Something like system("Rscript upload.R &", wait=FALSE) where upload.R just reads in a file into memory might work. I haven't tried this in a shiny app, but has worked for me in ETL jobs and so with proper error checking in your shiny app should work (in theory).

Some suggestions:

  • try observeEvents and action buttons in shiny to upload and check status of upload
  • use a high performance file reading library like readr or data.table instead of the base R functions. For example, fread from data.table is going to behave VASTLY better than read.csv on large files.
  • if your shiny app is pretty simple, try deploying via docker on the Linux VM. This will open up a few possible hacks like using nginx as a load balancer with the docker container ip addresses or having another lightweight app for user login and spinning up a new docker container for each user.

Thanks everyone. So, as an update. I see that the open source version isn't optimal for multiple users, so we have upgraded to Shiny Server Pro. For clarification, the readr package is used in this app for reading in the files and is remarkably fast for dealing with our huge fwf files.

Now, even with Shiny Server Pro we are experiencing the same exact issues with only one user at a time being able to work in the app. Once user 1 is done, the app loads on a second computer and then user 2 can do work.

We set up the utilization scheduler as suggested in the help (using the exact specs as found in the help documentation) but even after doing that, we still can only have one user at a time doing work in the app.

Again, we are not spiking memory at all, we have only about 5% of the memory being used by the app when the user 1 is accessing the URL and doing work.

Harold, can you take a look at: https://support.rstudio.com/hc/en-us/articles/220546267-Scaling-and-Performance-Tuning-Applications-in-Shiny-Server-Pro

You may need to change some of the utilization scheduler settings. For instance:

utilization_scheduler 1 0.9 40

Would more aggressively create R processes to serve new users.

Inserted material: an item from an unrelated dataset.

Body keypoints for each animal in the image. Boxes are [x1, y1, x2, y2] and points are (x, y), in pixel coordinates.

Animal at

The default settings of 20 0.5 3 allow for 20 users per R process, and you would likely still see a performance bottleneck.

Feel free to reach out to your sales contact if you want to setup a call to discuss further.

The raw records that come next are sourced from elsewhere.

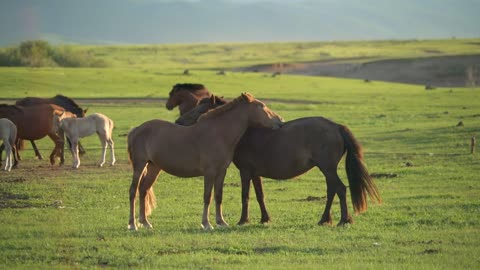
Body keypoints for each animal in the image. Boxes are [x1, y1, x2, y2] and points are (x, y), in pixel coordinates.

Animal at [129, 92, 284, 230]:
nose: (281, 121)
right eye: (262, 106)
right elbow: (207, 196)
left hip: (154, 167)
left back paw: (145, 222)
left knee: (143, 190)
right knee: (133, 191)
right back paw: (132, 225)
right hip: (139, 166)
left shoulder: (221, 172)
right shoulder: (209, 172)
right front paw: (206, 224)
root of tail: (136, 129)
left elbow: (218, 195)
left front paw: (221, 222)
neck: (218, 134)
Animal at [174, 95, 380, 226]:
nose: (178, 122)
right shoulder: (255, 173)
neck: (245, 132)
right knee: (332, 191)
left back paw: (343, 220)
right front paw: (264, 218)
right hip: (327, 170)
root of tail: (336, 126)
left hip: (328, 168)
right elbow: (259, 195)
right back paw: (324, 219)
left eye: (201, 109)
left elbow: (245, 195)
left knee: (340, 189)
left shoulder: (245, 171)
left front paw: (243, 220)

The async work mentioned earlier will also go a long way in solving this exact problem.

As a follow up question, how are you "load testing" your application.

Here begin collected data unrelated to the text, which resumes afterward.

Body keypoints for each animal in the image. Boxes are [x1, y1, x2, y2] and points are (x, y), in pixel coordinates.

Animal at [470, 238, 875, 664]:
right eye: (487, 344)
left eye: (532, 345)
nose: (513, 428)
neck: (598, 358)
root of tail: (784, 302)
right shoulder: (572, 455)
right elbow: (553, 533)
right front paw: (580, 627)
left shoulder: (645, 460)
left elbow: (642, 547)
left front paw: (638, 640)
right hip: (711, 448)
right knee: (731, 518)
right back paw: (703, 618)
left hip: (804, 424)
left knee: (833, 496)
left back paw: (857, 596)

@slopp, it's human-based where multiple users simultaneously head over to the URL at scheduled times. Each is tasked with an operation in the app and we monitor diagnostics while users are doing their work.

@slopp this is very helpful. In am currently using
utilization_scheduler 1 0.5 15

and some things worked out quite well. I will try with your recommended settings also

@slopp, assuming I want to be as close to scenario B (as described in the tuning and scaling document) as possible, what is the better setting for the utilization scheduler.

Option 1
utilization_scheduler 1 0.5 15

Option 2
utilization_scheduler 1 0.9 40

Maybe a brief description of my app would be helpful also. I have an app that loads very quickly since it loads only code. The app allows a user to read in a very large file and do some work on it, and this can take up to 20 - 30 minutes.

So, ideally, I want each user to access the URL we created where the app lives and essentially have their own R process and session and in no way collide with work any other user might be doing. We previously had this app set up where it ran locally on each person's machine, so there was never any competing for resources between different users.

I would like to come as close as possible to that type of usage as possible if that makes sense.

Thank you for your advice
Harold

Option 2 makes sense then. It won't aggressively start up processes pre-emptively, but any new user that arrives will get his/her own process on demand.